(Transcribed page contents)
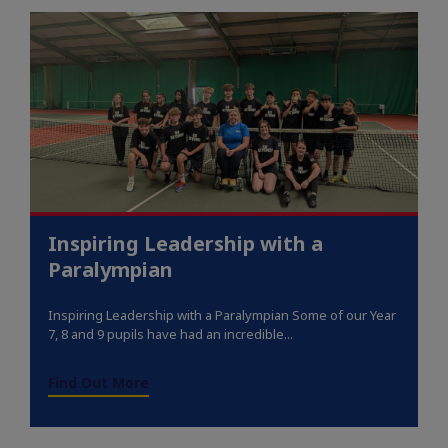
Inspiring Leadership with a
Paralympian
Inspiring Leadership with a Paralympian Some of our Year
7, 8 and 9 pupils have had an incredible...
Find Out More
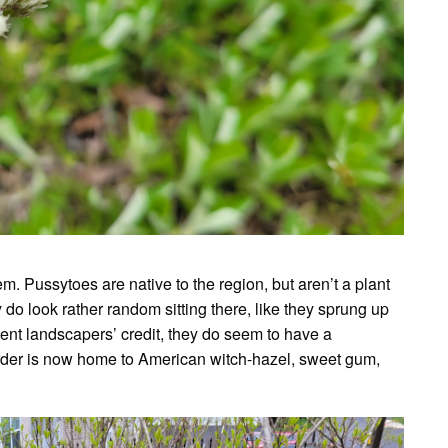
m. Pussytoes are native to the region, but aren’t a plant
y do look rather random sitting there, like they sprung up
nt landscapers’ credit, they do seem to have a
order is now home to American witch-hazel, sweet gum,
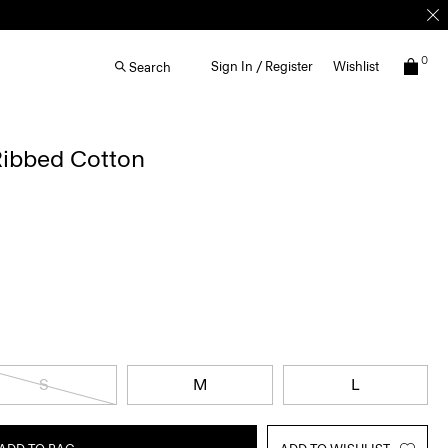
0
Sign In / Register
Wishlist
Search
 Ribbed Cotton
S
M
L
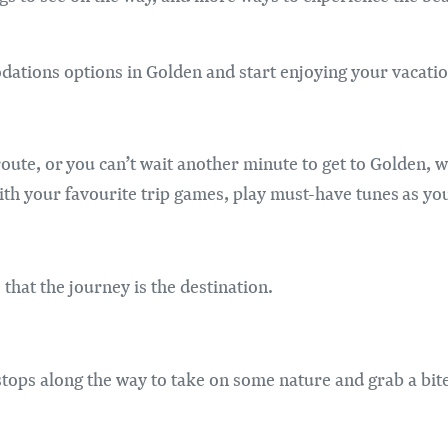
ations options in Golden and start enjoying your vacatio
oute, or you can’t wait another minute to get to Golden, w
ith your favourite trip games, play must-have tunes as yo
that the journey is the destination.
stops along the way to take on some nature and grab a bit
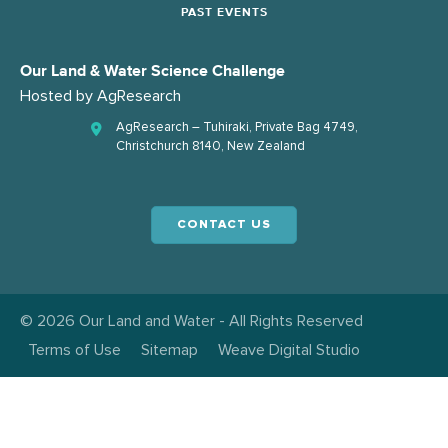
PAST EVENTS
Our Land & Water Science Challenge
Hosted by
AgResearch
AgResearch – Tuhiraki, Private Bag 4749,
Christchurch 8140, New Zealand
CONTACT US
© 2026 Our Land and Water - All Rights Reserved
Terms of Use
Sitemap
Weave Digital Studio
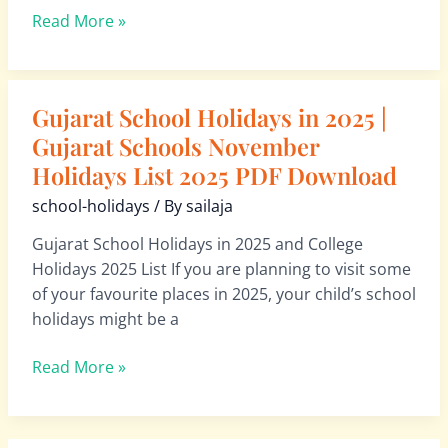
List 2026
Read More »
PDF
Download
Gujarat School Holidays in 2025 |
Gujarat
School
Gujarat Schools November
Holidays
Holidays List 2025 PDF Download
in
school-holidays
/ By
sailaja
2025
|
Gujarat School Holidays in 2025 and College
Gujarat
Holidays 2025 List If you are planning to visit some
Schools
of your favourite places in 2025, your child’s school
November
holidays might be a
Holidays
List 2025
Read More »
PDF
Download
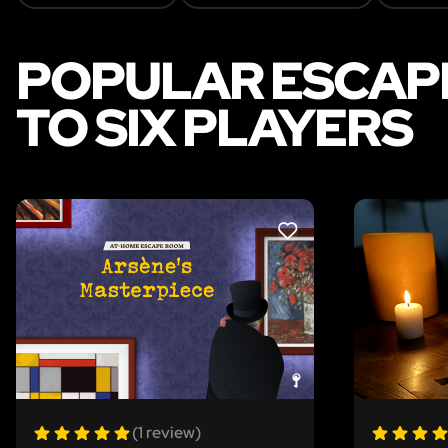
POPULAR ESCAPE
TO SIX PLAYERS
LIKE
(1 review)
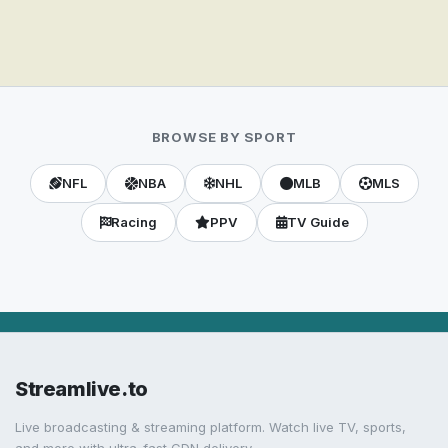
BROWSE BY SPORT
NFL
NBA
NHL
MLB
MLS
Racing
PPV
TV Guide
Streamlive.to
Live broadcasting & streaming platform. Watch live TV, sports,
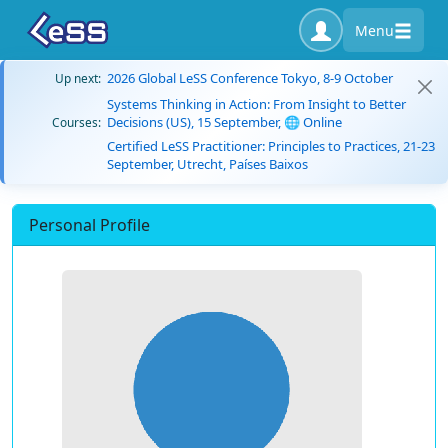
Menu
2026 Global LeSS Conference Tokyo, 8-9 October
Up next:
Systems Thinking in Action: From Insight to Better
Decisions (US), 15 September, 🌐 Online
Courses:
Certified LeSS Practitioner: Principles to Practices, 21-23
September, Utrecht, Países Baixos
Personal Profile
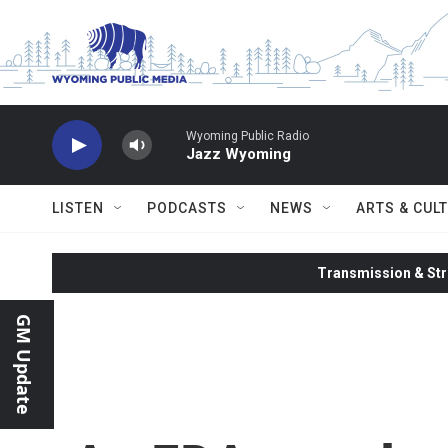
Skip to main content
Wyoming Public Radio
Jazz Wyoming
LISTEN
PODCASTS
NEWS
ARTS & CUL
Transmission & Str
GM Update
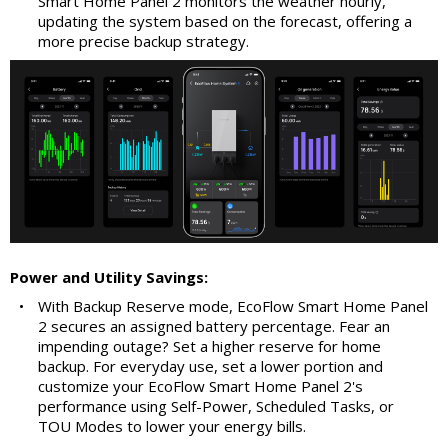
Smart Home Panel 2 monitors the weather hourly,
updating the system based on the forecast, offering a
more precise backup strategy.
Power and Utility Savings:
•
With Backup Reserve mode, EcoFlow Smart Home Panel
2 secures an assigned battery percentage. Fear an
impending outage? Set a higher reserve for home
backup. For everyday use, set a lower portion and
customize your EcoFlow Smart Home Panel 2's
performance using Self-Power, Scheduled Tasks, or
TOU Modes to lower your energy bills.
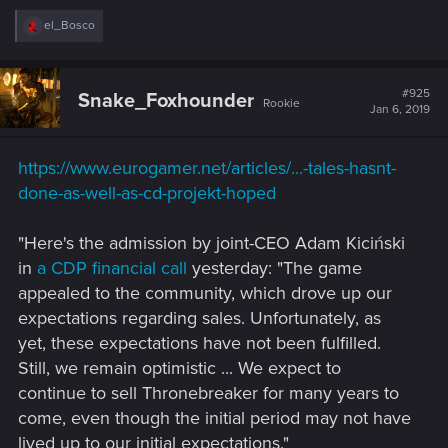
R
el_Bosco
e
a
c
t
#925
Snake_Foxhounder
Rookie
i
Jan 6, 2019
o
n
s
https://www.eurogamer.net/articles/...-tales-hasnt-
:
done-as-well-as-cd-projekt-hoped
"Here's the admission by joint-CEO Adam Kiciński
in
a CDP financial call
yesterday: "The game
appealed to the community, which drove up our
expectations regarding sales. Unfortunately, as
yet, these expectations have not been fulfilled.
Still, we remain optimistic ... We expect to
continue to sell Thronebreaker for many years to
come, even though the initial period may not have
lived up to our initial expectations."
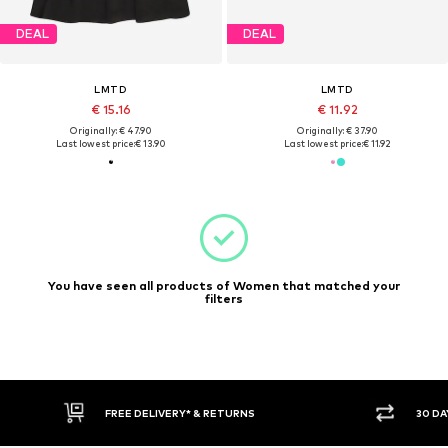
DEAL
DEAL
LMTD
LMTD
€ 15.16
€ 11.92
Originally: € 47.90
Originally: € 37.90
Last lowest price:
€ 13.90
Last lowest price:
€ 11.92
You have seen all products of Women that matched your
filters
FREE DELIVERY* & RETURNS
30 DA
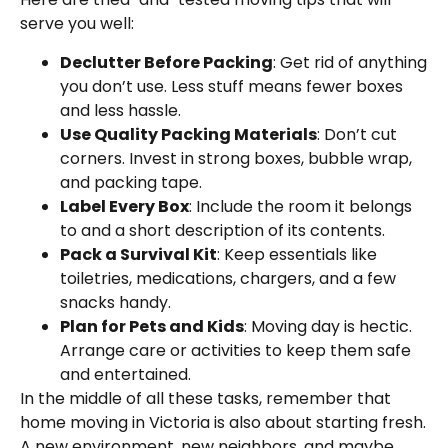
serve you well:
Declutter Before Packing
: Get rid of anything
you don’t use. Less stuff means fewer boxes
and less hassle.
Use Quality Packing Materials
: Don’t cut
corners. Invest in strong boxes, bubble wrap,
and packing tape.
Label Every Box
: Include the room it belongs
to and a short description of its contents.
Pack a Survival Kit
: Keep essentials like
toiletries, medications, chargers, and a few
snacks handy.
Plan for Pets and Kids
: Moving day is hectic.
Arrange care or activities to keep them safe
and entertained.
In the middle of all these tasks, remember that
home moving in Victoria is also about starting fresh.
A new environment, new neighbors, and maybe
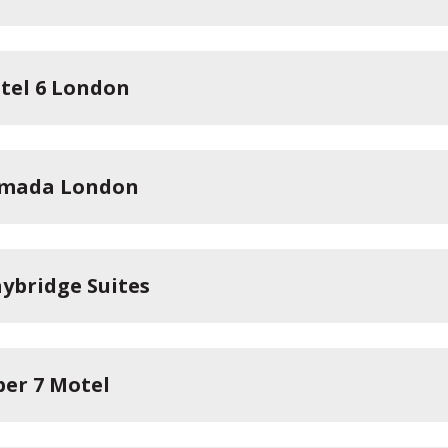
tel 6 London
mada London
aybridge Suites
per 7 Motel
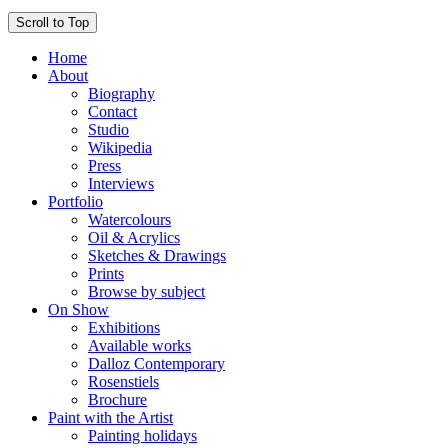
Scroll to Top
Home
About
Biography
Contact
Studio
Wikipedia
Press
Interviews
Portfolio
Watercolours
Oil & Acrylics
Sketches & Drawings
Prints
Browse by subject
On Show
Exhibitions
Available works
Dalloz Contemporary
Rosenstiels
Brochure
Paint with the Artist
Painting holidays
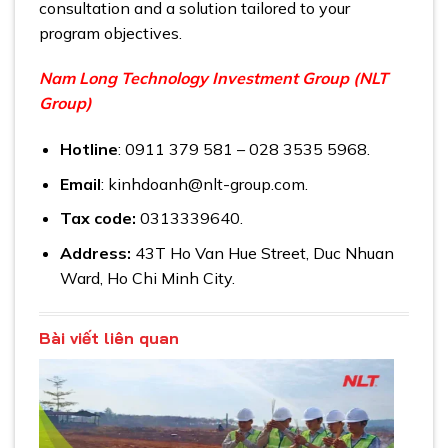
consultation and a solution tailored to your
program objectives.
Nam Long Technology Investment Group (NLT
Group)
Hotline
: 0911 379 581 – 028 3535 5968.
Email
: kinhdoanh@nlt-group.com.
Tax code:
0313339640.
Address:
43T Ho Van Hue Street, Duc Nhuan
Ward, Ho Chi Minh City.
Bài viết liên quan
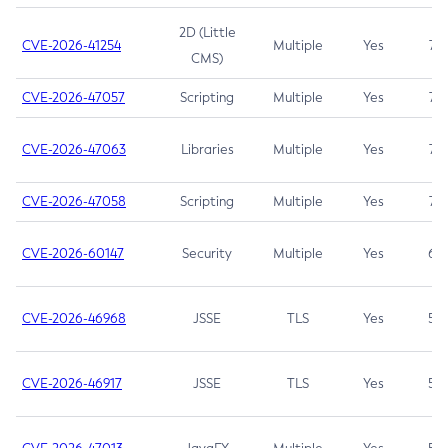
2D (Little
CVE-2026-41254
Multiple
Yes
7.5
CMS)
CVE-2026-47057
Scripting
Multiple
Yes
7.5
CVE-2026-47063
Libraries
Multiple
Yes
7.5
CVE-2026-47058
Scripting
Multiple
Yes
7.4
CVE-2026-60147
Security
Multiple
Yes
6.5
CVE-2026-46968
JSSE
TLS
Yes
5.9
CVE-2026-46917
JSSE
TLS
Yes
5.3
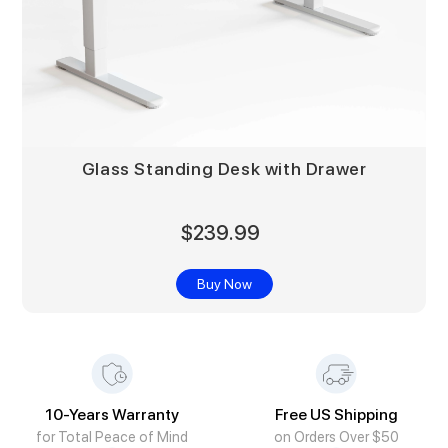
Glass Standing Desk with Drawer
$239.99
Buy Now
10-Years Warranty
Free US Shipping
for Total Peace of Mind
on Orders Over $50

*Your instructions*
Every word of the data should be reproduced exactly; please omit any pictures.

*Result*
Inspiring Leadership with a
Paralympian
Inspiring Leadership with a Paralympian Some of our Year
7, 8 and 9 pupils have had an incredible...
Find Out More
m. Pussytoes are native to the region, but aren’t a plant
y do look rather random sitting there, like they sprung up
nt landscapers’ credit, they do seem to have a
order is now home to American witch-hazel, sweet gum,
0
Sign In / Register
Wishlist
Search
 Ribbed Cotton
S
M
L
ations options in Golden and start enjoying your vacatio
oute, or you can’t wait another minute to get to Golden, w
ith your favourite trip games, play must-have tunes as yo
that the journey is the destination.
stops along the way to take on some nature and grab a bit
PAST EVENTS
Our Land & Water Science Challenge
Hosted by
AgResearch
AgResearch – Tuhiraki, Private Bag 4749,
Christchurch 8140, New Zealand
CONTACT US
© 2026 Our Land and Water - All Rights Reserved
Terms of Use
Sitemap
Weave Digital Studio
List 2026
Read More »
PDF
Download
Gujarat School Holidays in 2025 |
Gujarat
School
Gujarat Schools November
Holidays
Holidays List 2025 PDF Download
in
school-holidays
/ By
sailaja
2025
|
Gujarat School Holidays in 2025 and College
Gujarat
Holidays 2025 List If you are planning to visit some
Schools
of your favourite places in 2025, your child’s school
November
holidays might be a
Holidays
List 2025
Read More »
PDF
Download
POPULAR ESCAPE
TO SIX PLAYERS
LIKE
(1 review)
BROWSE BY SPORT
NFL
NBA
NHL
MLB
MLS
Racing
PPV
TV Guide
Streamlive.to
Live broadcasting & streaming platform. Watch live TV, sports,
Menu
2026 Global LeSS Conference Tokyo, 8-9 October
Up next:
Systems Thinking in Action: From Insight to Better
Decisions (US), 15 September, 🌐 Online
Courses:
Certified LeSS Practitioner: Principles to Practices, 21-23
September, Utrecht, Países Baixos
Personal Profile
Skip to main content
Wyoming Public Radio
Jazz Wyoming
LISTEN
PODCASTS
NEWS
ARTS & CUL
Transmission & Str
GM Update
Smart Home Panel 2 monitors the weather hourly,
updating the system based on the forecast, offering a
more precise backup strategy.
Power and Utility Savings:
•
With Backup Reserve mode, EcoFlow Smart Home Panel
2 secures an assigned battery percentage. Fear an
impending outage? Set a higher reserve for home
backup. For everyday use, set a lower portion and
customize your EcoFlow Smart Home Panel 2's
performance using Self-Power, Scheduled Tasks, or
TOU Modes to lower your energy bills.
R
el_Bosco
e
a
c
t
#925
Snake_Foxhounder
Rookie
i
Jan 6, 2019
o
n
s
https://www.eurogamer.net/articles/...-tales-hasnt-
:
done-as-well-as-cd-projekt-hoped
"Here's the admission by joint-CEO Adam Kiciński
in
a CDP financial call
yesterday: "The game
appealed to the community, which drove up our
expectations regarding sales. Unfortunately, as
yet, these expectations have not been fulfilled.
Still, we remain optimistic ... We expect to
continue to sell Thronebreaker for many years to
come, even though the initial period may not have
lived up to our initial expectations."
DEAL
DEAL
LMTD
LMTD
€ 15.16
€ 11.92
Originally: € 47.90
Originally: € 37.90
Last lowest price:
€ 13.90
Last lowest price:
€ 11.92
You have seen all products of Women that matched your
filters
FREE DELIVERY* & RETURNS
30 DA
serve you well:
Declutter Before Packing
: Get rid of anything
you don’t use. Less stuff means fewer boxes
and less hassle.
Use Quality Packing Materials
: Don’t cut
corners. Invest in strong boxes, bubble wrap,
and packing tape.
Label Every Box
: Include the room it belongs
to and a short description of its contents.
Pack a Survival Kit
: Keep essentials like
toiletries, medications, chargers, and a few
snacks handy.
Plan for Pets and Kids
: Moving day is hectic.
Arrange care or activities to keep them safe
and entertained.
In the middle of all these tasks, remember that
home moving in Victoria is also about starting fresh.
A new environment, new neighbors, and maybe
tel 6 London
mada London
aybridge Suites
per 7 Motel
Scroll to Top
Home
About
Biography
Contact
Studio
Wikipedia
Press
Interviews
Portfolio
Watercolours
Oil & Acrylics
Sketches & Drawings
Prints
Browse by subject
On Show
Exhibitions
Available works
Dalloz Contemporary
Rosenstiels
Brochure
Paint with the Artist
Painting holidays
consultation and a solution tailored to your
program objectives.
Nam Long Technology Investment Group (NLT
Group)
Hotline
: 0911 379 581 – 028 3535 5968.
Email
: kinhdoanh@nlt-group.com.
Tax code:
0313339640.
Address:
43T Ho Van Hue Street, Duc Nhuan
Ward, Ho Chi Minh City.
Bài viết liên quan
2D (Little
CVE-2026-41254
Multiple
Yes
7.5
CMS)
CVE-2026-47057
Scripting
Multiple
Yes
7.5
CVE-2026-47063
Libraries
Multiple
Yes
7.5
CVE-2026-47058
Scripting
Multiple
Yes
7.4
CVE-2026-60147
Security
Multiple
Yes
6.5
CVE-2026-46968
JSSE
TLS
Yes
5.9
CVE-2026-46917
JSSE
TLS
Yes
5.3
Glass Standing Desk with Drawer
$239.99
Buy Now
10-Years Warranty
Free US Shipping
for Total Peace of Mind
on Orders Over $50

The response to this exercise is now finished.